La Somalie considère toujours le Somaliland comme faisant partie de son territoire, même si elle n’y exerce plus aucun contrôle depuis 1991. La reconnaissance par Israël réduit désormais les perspectives de reprise du dialogue entre Mogadiscio et Hargeisa, alors que plusieurs tentatives de rapprochement avaient été engagées depuis 2012.
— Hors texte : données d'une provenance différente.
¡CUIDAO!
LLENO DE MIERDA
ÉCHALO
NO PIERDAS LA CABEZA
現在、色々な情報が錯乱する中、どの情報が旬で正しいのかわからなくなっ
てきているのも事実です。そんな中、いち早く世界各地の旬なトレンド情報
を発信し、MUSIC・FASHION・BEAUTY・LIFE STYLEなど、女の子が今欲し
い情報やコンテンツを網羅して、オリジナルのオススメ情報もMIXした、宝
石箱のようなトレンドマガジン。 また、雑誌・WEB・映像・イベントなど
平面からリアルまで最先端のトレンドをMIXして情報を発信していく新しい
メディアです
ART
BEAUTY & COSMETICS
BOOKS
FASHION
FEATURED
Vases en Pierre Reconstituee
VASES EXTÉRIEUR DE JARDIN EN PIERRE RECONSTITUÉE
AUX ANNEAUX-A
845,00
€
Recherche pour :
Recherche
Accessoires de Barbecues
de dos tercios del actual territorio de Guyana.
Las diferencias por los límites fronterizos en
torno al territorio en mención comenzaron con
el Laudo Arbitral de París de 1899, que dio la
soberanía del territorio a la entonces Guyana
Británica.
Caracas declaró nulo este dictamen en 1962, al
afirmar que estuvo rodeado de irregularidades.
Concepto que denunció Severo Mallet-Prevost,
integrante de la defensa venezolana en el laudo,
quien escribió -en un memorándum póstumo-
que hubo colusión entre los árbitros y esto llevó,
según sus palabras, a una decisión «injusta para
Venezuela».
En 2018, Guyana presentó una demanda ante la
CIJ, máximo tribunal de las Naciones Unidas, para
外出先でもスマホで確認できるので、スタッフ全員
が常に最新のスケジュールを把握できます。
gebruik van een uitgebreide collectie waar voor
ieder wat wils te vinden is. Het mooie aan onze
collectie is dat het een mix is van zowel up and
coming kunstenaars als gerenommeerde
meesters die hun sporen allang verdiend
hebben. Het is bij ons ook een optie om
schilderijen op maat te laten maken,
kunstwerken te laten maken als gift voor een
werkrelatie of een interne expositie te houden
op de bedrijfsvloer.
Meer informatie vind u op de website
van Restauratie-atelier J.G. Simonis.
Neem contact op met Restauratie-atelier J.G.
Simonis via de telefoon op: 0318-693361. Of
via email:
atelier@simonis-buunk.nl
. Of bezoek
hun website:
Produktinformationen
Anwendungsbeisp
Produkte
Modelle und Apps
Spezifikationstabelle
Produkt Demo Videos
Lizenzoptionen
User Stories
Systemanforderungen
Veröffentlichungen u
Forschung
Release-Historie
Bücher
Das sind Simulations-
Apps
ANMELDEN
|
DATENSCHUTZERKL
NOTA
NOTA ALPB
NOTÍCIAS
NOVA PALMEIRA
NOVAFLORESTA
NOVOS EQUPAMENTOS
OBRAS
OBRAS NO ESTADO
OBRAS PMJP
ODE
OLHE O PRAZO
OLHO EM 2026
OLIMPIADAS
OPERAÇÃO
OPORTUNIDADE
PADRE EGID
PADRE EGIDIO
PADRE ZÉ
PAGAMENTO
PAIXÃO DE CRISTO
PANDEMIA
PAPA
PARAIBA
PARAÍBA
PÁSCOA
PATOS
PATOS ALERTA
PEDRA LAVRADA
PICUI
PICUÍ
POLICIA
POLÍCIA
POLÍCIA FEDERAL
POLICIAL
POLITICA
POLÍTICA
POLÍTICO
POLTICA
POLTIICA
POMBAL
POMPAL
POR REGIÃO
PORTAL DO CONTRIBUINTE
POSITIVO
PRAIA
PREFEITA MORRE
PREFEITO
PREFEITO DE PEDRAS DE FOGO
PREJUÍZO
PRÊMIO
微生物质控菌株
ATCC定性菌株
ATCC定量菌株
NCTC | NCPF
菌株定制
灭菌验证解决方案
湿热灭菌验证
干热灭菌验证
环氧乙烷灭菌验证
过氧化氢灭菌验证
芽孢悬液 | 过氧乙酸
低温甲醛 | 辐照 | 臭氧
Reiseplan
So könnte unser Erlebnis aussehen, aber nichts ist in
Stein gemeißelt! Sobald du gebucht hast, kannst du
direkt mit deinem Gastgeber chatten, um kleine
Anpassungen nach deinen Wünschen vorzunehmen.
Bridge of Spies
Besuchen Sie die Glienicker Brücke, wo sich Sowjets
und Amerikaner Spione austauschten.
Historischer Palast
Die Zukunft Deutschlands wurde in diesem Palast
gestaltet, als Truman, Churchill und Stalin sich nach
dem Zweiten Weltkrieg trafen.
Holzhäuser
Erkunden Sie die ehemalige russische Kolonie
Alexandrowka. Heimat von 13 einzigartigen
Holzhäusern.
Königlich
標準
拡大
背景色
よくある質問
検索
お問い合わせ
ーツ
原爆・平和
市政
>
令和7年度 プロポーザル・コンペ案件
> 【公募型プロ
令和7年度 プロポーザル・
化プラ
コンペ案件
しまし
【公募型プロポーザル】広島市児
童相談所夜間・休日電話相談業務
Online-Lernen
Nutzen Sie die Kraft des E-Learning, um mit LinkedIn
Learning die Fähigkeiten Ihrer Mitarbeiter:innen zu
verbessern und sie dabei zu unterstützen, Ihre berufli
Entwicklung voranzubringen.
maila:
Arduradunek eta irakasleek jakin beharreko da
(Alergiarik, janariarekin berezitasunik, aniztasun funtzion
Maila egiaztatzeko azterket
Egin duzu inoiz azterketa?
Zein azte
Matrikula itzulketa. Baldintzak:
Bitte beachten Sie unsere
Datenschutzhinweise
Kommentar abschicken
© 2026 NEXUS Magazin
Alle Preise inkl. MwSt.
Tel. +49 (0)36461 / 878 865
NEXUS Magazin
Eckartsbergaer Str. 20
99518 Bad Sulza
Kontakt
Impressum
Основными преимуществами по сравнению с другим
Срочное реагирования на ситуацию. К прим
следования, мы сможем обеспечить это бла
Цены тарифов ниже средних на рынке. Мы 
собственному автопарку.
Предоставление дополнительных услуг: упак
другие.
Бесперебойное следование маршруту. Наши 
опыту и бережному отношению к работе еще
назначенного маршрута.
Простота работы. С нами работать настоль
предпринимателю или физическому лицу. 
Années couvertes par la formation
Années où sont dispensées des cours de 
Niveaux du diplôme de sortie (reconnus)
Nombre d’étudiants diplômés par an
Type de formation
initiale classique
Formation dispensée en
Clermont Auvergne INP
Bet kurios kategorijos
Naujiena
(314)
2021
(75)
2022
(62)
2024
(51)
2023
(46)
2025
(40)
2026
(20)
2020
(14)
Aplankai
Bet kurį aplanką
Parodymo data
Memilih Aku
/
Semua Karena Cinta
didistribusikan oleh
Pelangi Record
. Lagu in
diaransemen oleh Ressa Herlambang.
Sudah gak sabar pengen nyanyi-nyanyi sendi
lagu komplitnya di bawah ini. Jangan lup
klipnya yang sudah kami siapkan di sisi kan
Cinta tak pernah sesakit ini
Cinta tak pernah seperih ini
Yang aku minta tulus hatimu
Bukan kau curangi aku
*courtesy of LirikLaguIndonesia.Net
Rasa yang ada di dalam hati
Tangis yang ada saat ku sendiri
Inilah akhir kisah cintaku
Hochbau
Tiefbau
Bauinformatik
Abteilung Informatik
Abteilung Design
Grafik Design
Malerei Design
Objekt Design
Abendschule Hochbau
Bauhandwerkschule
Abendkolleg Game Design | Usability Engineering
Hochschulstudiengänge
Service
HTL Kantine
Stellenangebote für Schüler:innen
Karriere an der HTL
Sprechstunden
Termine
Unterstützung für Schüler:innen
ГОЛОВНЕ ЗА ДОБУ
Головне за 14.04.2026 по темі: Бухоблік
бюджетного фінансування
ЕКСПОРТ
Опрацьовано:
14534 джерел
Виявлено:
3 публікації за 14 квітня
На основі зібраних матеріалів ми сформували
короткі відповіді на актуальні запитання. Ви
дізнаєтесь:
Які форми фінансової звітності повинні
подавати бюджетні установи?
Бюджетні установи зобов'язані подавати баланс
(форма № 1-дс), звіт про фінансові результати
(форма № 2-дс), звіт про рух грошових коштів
Le risque d’une confrontation militaire directe demeure toutefois limité, compte tenu des capacités de l’armée somalienne et des multiples fronts auxquels elle doit déjà faire face. La Somalie est notamment confrontée à la menace des Chabab, tandis que les tensions persistent avec les administrations autonomistes du Puntland et du Jubaland.
À cela s’ajoute la compétition entre les puissances régionales et internationales. La Turquie, le Qatar, l’Égypte, l’Arabie saoudite, les Émirats arabes unis et l’Éthiopie cherchent chacun à préserver ou à renforcer leurs intérêts dans la Corne de l’Afrique. La question de l’accès à la mer, des ports et des infrastructures militaires ajoute une dimension stratégique à ces rivalités.
L’Éthiopie illustre cette complexité. En janvier 2024, Addis-Abeba avait signé un protocole d’accord avec Hargeisa qui prévoyait notamment la possibilité d’une implantation militaire éthiopienne sur le littoral somalilandais, en échange d’une perspective de reconnaissance. Face aux réactions internationales, l’accord n’a finalement pas abouti.
Pour Hargeisa, le rapprochement avec Israël reste néanmoins un pari stratégique. La reconnaissance par un premier État peut constituer un précédent susceptible d’ouvrir la voie à d’autres soutiens, notamment aux États-Unis. Des responsables américains favorables à Israël, dont le sénateur républicain Ted Cruz, ont déjà plaidé pour une reconnaissance du Somaliland par Washington.
Mais cette stratégie comporte aussi un risque majeur. En s’alliant étroitement à Israël et aux Émirats, le Somaliland s’expose à l’hostilité de nombreux acteurs qui défendent l’unité territoriale de la Somalie ou contestent l’influence israélienne dans la région.
Le pari de Hargeisa consiste donc à transformer sa position géographique et ses alliances avec les puissances régionales en levier diplomatique. Reste à savoir si cette stratégie lui permettra de franchir le cap de la reconnaissance internationale ou si elle contribuera au contraire à accentuer son isolement.
Comme le souligne Brendon Novel dans Le Monde diplomatique, le Somaliland cherche à tirer profit des rivalités entre les puissances qui se disputent de plus en plus l’influence dans la Corne de l’Afrique. Mais cette stratégie pourrait aussi fragiliser l’image d’« îlot de stabilité » que Hargeisa cherche depuis longtemps à promouvoir.